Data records
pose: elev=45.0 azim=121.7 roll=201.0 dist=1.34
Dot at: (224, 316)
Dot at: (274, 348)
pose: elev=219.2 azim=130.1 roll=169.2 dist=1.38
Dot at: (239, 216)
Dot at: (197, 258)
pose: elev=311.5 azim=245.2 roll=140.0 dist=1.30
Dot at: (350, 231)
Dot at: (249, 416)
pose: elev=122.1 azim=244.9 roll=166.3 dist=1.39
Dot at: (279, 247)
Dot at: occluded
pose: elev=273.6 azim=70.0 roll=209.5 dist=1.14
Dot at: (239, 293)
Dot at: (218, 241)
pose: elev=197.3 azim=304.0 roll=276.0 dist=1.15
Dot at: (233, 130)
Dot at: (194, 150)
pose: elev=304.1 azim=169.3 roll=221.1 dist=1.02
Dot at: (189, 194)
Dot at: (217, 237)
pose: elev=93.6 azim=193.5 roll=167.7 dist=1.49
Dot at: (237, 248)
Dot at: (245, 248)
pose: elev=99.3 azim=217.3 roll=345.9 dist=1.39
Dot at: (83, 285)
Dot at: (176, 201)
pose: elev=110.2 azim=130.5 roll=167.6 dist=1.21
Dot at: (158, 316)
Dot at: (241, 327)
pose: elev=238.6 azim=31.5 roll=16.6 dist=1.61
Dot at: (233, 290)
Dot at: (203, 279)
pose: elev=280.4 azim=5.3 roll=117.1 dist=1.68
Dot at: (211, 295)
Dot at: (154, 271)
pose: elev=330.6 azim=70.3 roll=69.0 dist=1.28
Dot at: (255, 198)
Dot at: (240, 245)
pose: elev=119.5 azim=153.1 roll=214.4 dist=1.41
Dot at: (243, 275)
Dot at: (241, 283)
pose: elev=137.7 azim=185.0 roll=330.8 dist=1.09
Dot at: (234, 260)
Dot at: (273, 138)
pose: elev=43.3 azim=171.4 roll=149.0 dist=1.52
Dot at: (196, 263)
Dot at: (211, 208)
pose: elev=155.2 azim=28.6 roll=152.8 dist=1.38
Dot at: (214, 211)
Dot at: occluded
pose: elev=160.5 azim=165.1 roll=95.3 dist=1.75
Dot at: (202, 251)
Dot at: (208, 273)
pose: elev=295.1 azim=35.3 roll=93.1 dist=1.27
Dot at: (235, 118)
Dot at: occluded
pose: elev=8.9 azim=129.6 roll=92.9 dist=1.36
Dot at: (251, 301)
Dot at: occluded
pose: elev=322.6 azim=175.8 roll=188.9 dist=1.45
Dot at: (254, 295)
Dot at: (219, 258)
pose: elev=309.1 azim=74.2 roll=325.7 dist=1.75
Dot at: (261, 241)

## SHORT EXERCISE
Set down again, unchanged, the part of the listing that opens with the line containing "pose: elev=219.2 azim=130.1" and runs through the end of the listing.

## WRITTEN ANSWER
pose: elev=219.2 azim=130.1 roll=169.2 dist=1.38
Dot at: (239, 216)
Dot at: (197, 258)
pose: elev=311.5 azim=245.2 roll=140.0 dist=1.30
Dot at: (350, 231)
Dot at: (249, 416)
pose: elev=122.1 azim=244.9 roll=166.3 dist=1.39
Dot at: (279, 247)
Dot at: occluded
pose: elev=273.6 azim=70.0 roll=209.5 dist=1.14
Dot at: (239, 293)
Dot at: (218, 241)
pose: elev=197.3 azim=304.0 roll=276.0 dist=1.15
Dot at: (233, 130)
Dot at: (194, 150)
pose: elev=304.1 azim=169.3 roll=221.1 dist=1.02
Dot at: (189, 194)
Dot at: (217, 237)
pose: elev=93.6 azim=193.5 roll=167.7 dist=1.49
Dot at: (237, 248)
Dot at: (245, 248)
pose: elev=99.3 azim=217.3 roll=345.9 dist=1.39
Dot at: (83, 285)
Dot at: (176, 201)
pose: elev=110.2 azim=130.5 roll=167.6 dist=1.21
Dot at: (158, 316)
Dot at: (241, 327)
pose: elev=238.6 azim=31.5 roll=16.6 dist=1.61
Dot at: (233, 290)
Dot at: (203, 279)
pose: elev=280.4 azim=5.3 roll=117.1 dist=1.68
Dot at: (211, 295)
Dot at: (154, 271)
pose: elev=330.6 azim=70.3 roll=69.0 dist=1.28
Dot at: (255, 198)
Dot at: (240, 245)
pose: elev=119.5 azim=153.1 roll=214.4 dist=1.41
Dot at: (243, 275)
Dot at: (241, 283)
pose: elev=137.7 azim=185.0 roll=330.8 dist=1.09
Dot at: (234, 260)
Dot at: (273, 138)
pose: elev=43.3 azim=171.4 roll=149.0 dist=1.52
Dot at: (196, 263)
Dot at: (211, 208)
pose: elev=155.2 azim=28.6 roll=152.8 dist=1.38
Dot at: (214, 211)
Dot at: occluded
pose: elev=160.5 azim=165.1 roll=95.3 dist=1.75
Dot at: (202, 251)
Dot at: (208, 273)
pose: elev=295.1 azim=35.3 roll=93.1 dist=1.27
Dot at: (235, 118)
Dot at: occluded
pose: elev=8.9 azim=129.6 roll=92.9 dist=1.36
Dot at: (251, 301)
Dot at: occluded
pose: elev=322.6 azim=175.8 roll=188.9 dist=1.45
Dot at: (254, 295)
Dot at: (219, 258)
pose: elev=309.1 azim=74.2 roll=325.7 dist=1.75
Dot at: (261, 241)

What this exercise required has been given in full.